Sat Jun 12 00:31:50 BST 2021

---
crowd-funded eco-conscious hardware: https://www.crowdsupply.com/eoma68

On Sat, Jun 12, 2021 at 12:05 AM Jacob Lifshay <programmerjake at gmail.com>
wrote:

>
> nope -- remember there's 1 predicate bit for each whole subvector, not one
> per subvector element. so f32x4x64 needs 64 predicate bits, each bit
> predicates a whole f32x4 subvector.

the value - the temporary result - not the SPR.  i wasn't referring to
the predicate.  ah you thought i was.  ok.  right.  yes, that's solved
already: CR bits you can read on-the-fly, and for INT pred, well,
it's just one INT read.  which is tolerable.

A reduce over subvectors should produce
> a subvector as the result,

that's an additional separate option - reminder of the spec:
https://libre-soc.org/openpower/sv/svp64/

00 1 SVM CRM subvector reduce mode, SUBVL>1

we could get away with recalculating just the predicate bits -- that should
> be waay easier to do.
>

yes, and if progress has got past the first layer there's no need for
the predicate.  which, in turn, tells us that it should be possible to
have a re-entrant algorithm which reads only the bits of the predicate
as needed.

you may be somewhat behind on development, Jacob: even the
TestIssuer reads predicate bits in advance.  CRs shouldn't have
to, but Cesar found it easier to "accumulate" all CR bits into a
mask.  it has to be re-created every time on interrupt return,
horribly slow, but the code's clear and readable, which is more
important.

> there is a specific advantage of allowing the target (destination)
> > vector to be used as temporary storage: combined with a fixed
> > (predictable) algorithm there *might* be use-cases for the *whole*
> > temporary results rather than throwing them away.
> >
>
> yup! I can imagine how the temporary results are used to produce something
> like a prefix-sum.
>

yehyeh.  it gets particularly complex if the sources overlap, and... hmmm...
overlapping with the destination, that's... it gets complicated there.
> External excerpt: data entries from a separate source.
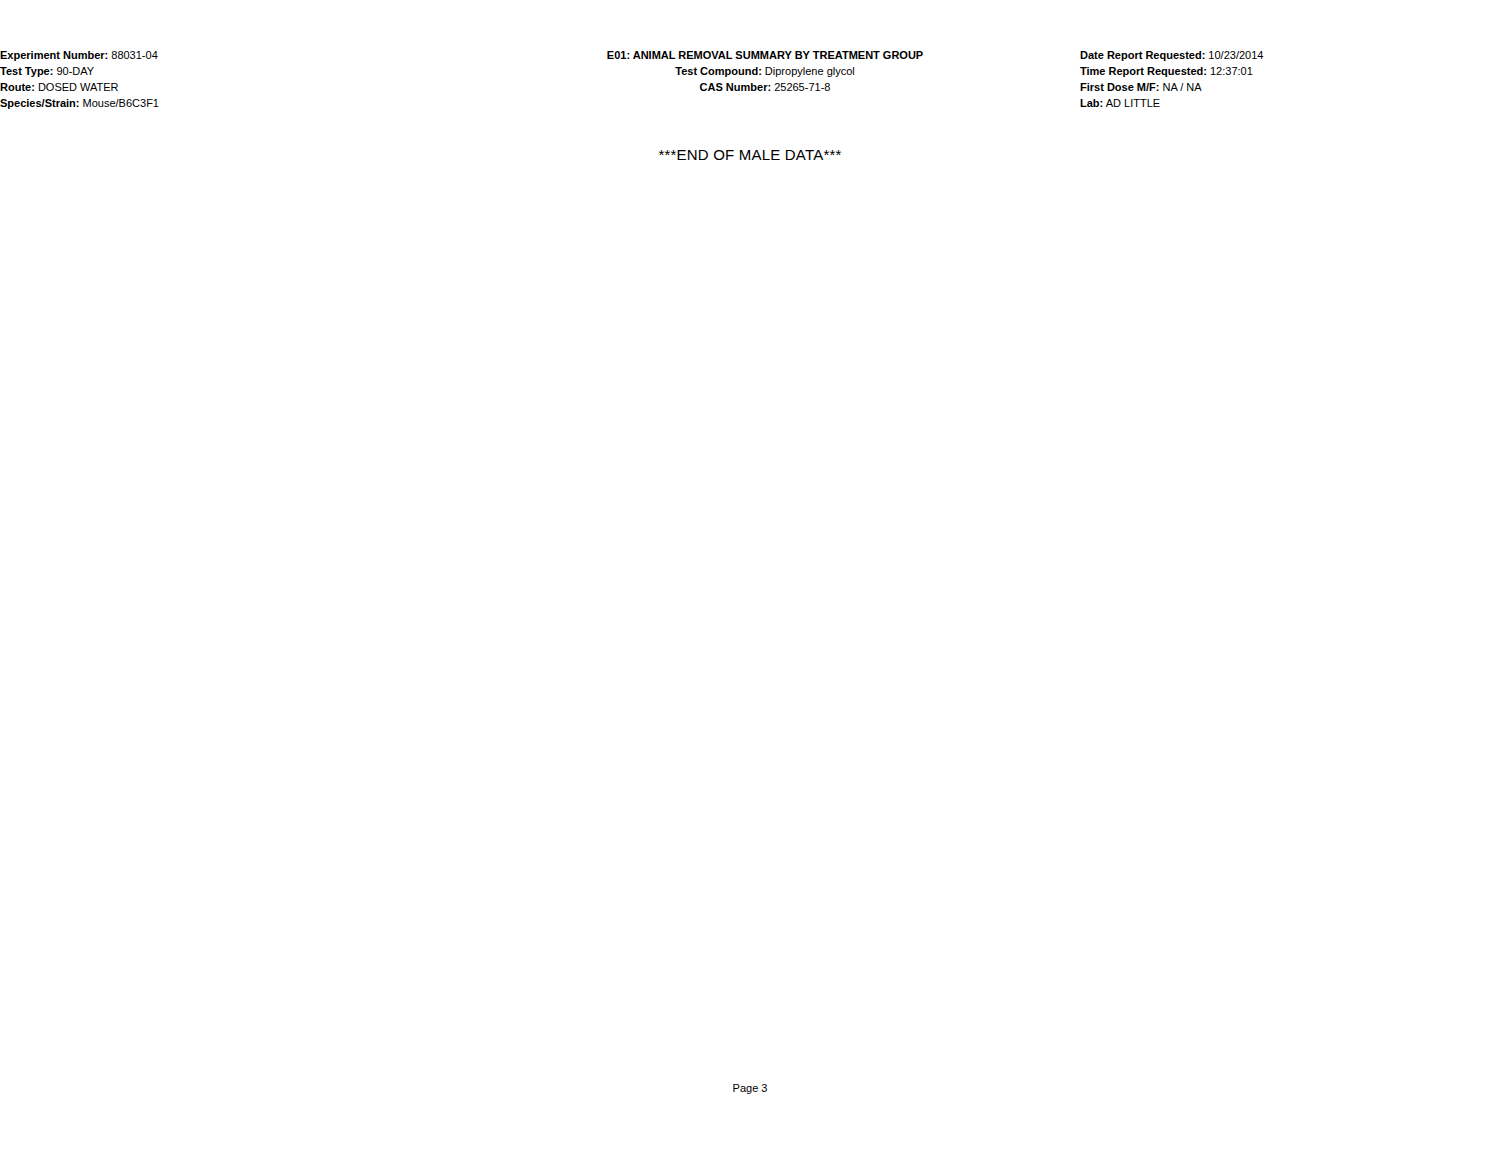| Experiment Number: 88031-04 | E01: ANIMAL REMOVAL SUMMARY BY TREATMENT GROUP | Date Report Requested: 10/23/2014 |
| Test Type: 90-DAY | Test Compound: Dipropylene glycol | Time Report Requested: 12:37:01 |
| Route: DOSED WATER | CAS Number: 25265-71-8 | First Dose M/F: NA / NA |
| Species/Strain: Mouse/B6C3F1 | | Lab: AD LITTLE |
***END OF MALE DATA***
Page 3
for "standard" SVP64, Program Order is used to make iterative sums.
x[i+1] = y[i] + x[i] by issuing an instruction where destination overlaps
source.

but allowing the same thing for parallel reduce? can't get my head round it.

> >
> > if you read the sections on Reduce mode you'll see it's clearly
> > laid out, the ability to use the vector result for temporary
> > calculations.
> >
> yup! that's what the pseudo-code I wrote does.
>

ah, star.  it's quite late, i'm going to have to read it several times,
possibly even make it executable and print out some "results"
(plus indices) to get it fully.

l.